Im looking to add a clean up crew for my 125..Snails..are their any specific snails out there that are good for cleaning and that dont multiply, leave slimy a mess?..lmk..


----------



## Ægir (Jan 21, 2006)

Prob apple or mystery snails... but they will reproduce.


----------



## Piranha_man (Jan 29, 2005)

Agreed, they will reproduce like bastards.
They don't leave a slimy mess at all.


----------



## Sanchezi (Apr 17, 2007)

snails suck sorry -- i had a snail get caught in one my of my reds nostrils -- i don't know how it got there -- perhaps the piranha was swimming on glass wall and snail got caught on his nostril...it was the worst -- i had to finally pull the red out with gloves/net and tweezers to finally take the snail out...then i eradicated the snail population explosion...by practically boiling everything.


----------



## Piranha_man (Jan 29, 2005)

^^ Oh for sure man... snails are a bitch, and an even bigger bitch of which to get rid.


----------



## Sanchezi (Apr 17, 2007)

They are a nightmare -- i even go as far as to setup a empty 10 gallon and place all newly bought plants in there and make sure they are snail free for about 1 month...before i add to main tank...


----------



## Guest (Apr 6, 2016)

Sanchezi said:


> They are a nightmare -- i even go as far as to setup a empty 10 gallon and place all newly bought plants in there and make sure they are snail free for about 1 month...before i add to main tank...


Now that's what I call Committed!


----------



## Ægir (Jan 21, 2006)

Snails are easy to get rid of... Weight a slice of cucumber so it sits on the bottom, let it sit over night, remove clump of snails in the morning.


----------



## Sanchezi (Apr 17, 2007)

i know i need ....







lol


----------



## yohanan (Oct 5, 2016)

Piranha_man said:


> ^^ Oh for sure man... snails are a bitch, and an even bigger bitch of which to get rid.

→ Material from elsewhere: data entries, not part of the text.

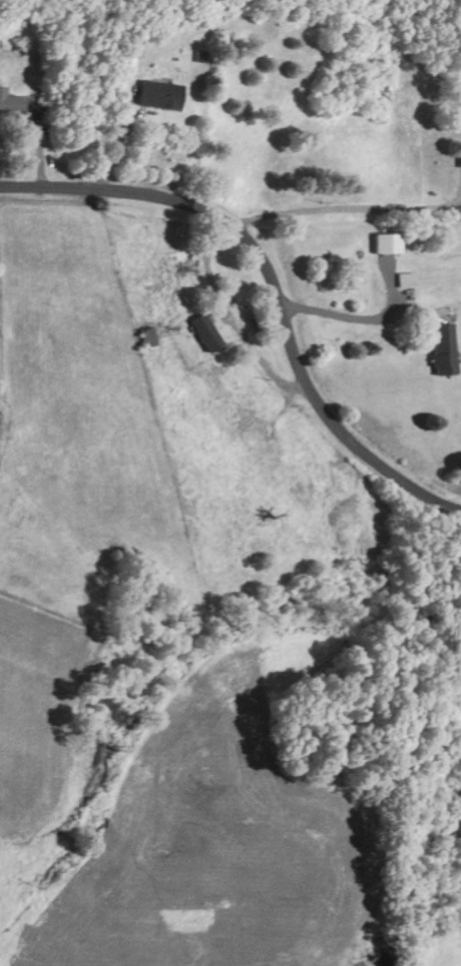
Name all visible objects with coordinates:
building: (160, 95)
building: (12, 104)
building: (388, 243)
road: (268, 284)
building: (206, 332)
building: (444, 349)

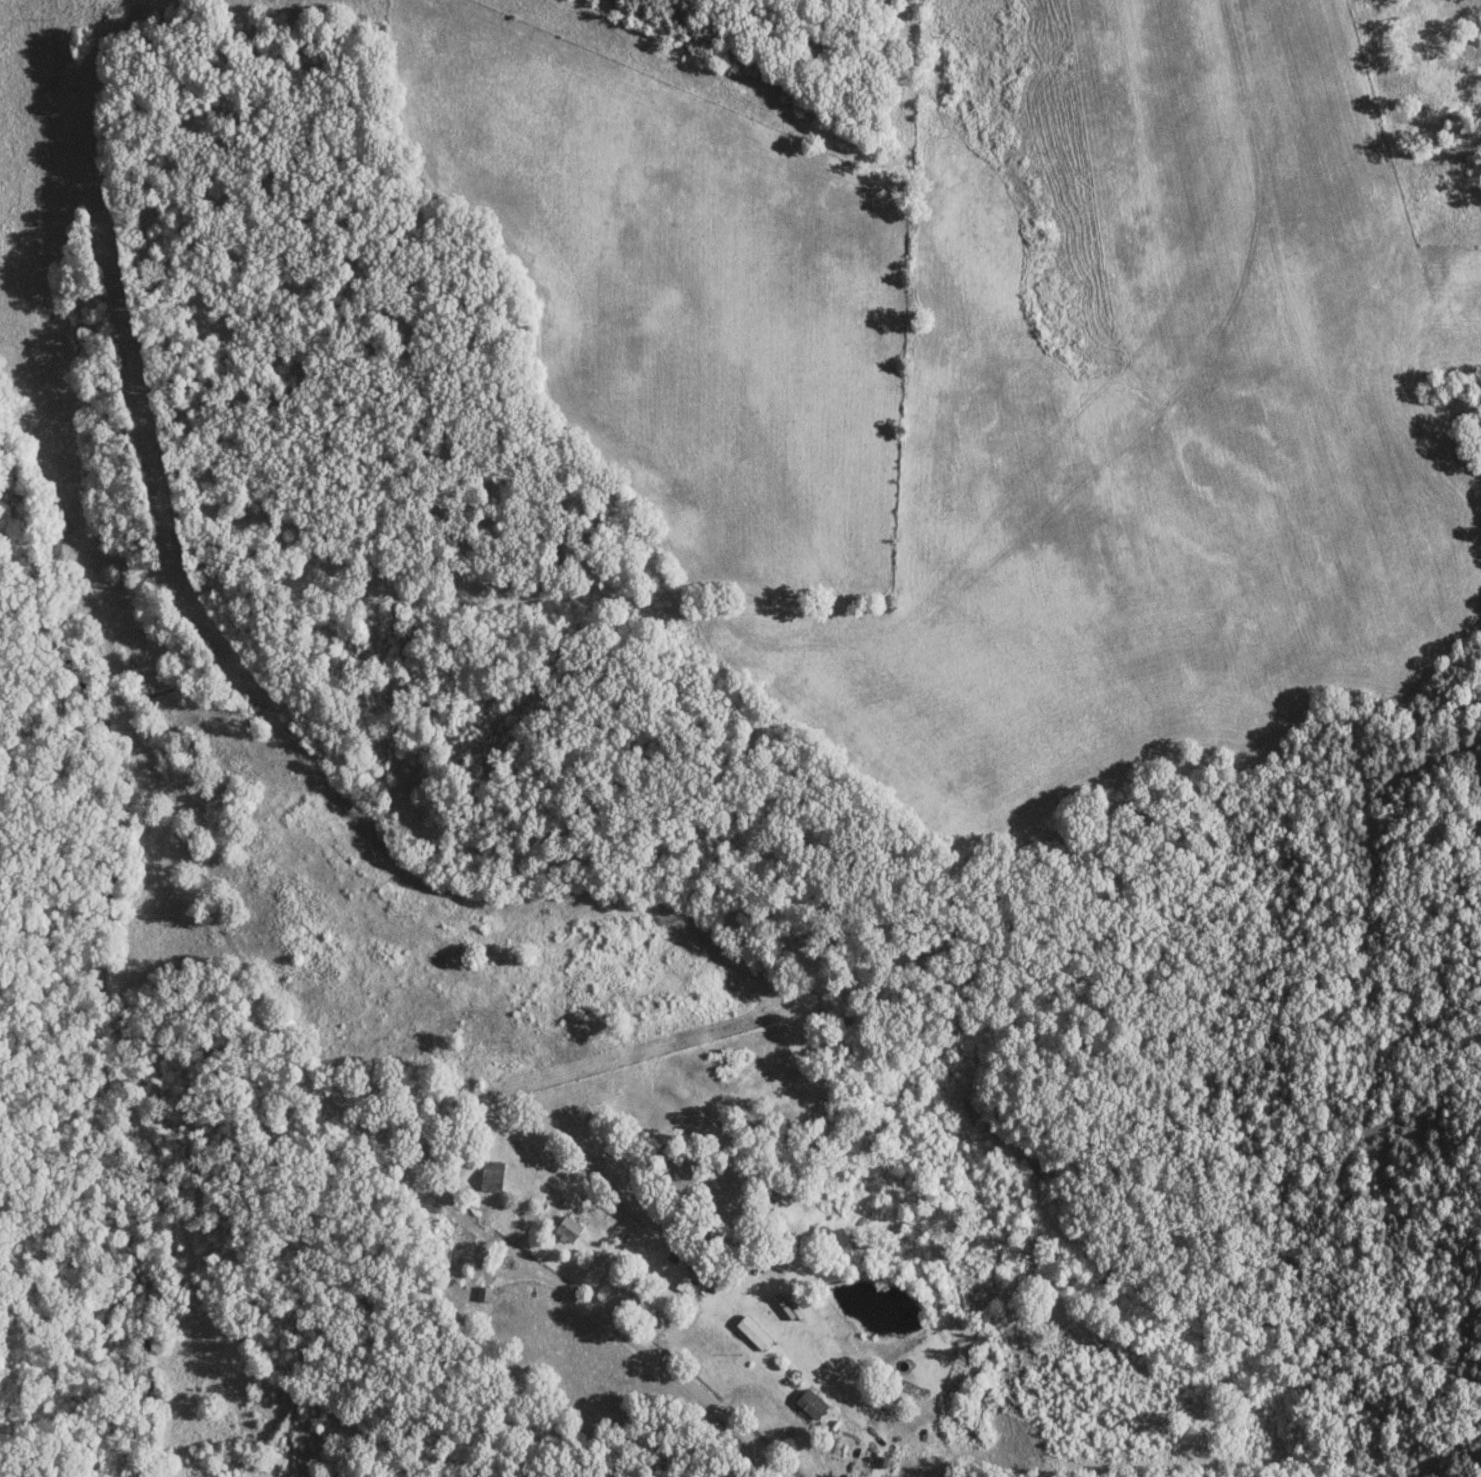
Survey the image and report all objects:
building: (491, 1176)
road: (436, 1186)
building: (569, 1230)
building: (684, 1285)
building: (482, 1294)
building: (647, 1301)

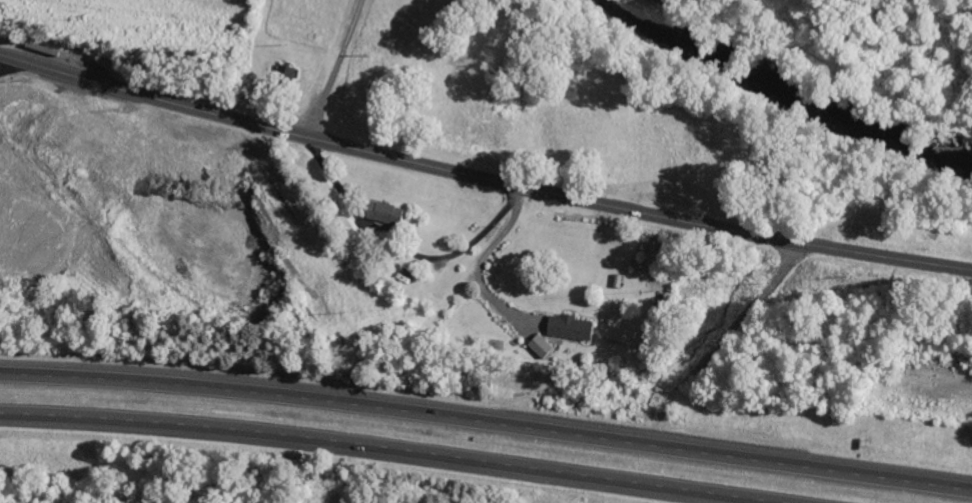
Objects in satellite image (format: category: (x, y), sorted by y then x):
road: (480, 179)
building: (380, 213)
road: (970, 270)
building: (567, 328)
building: (538, 346)
road: (487, 421)
road: (381, 450)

What about nerites? They don't reproduce in freshwater


----------



## yohanan (Oct 5, 2016)

Maximuz Aliuz said:


> Im looking to add a clean up crew for my 125..Snails..are their any specific snails out there that are good for cleaning and that dont multiply, leave slimy a mess?..lmk..


Nerite snails are incapable of reproducing in freshwater. I have 20 of them in my 75, and they are doing a good job of cleaning up an infestation of brown algae/diatoms.


----------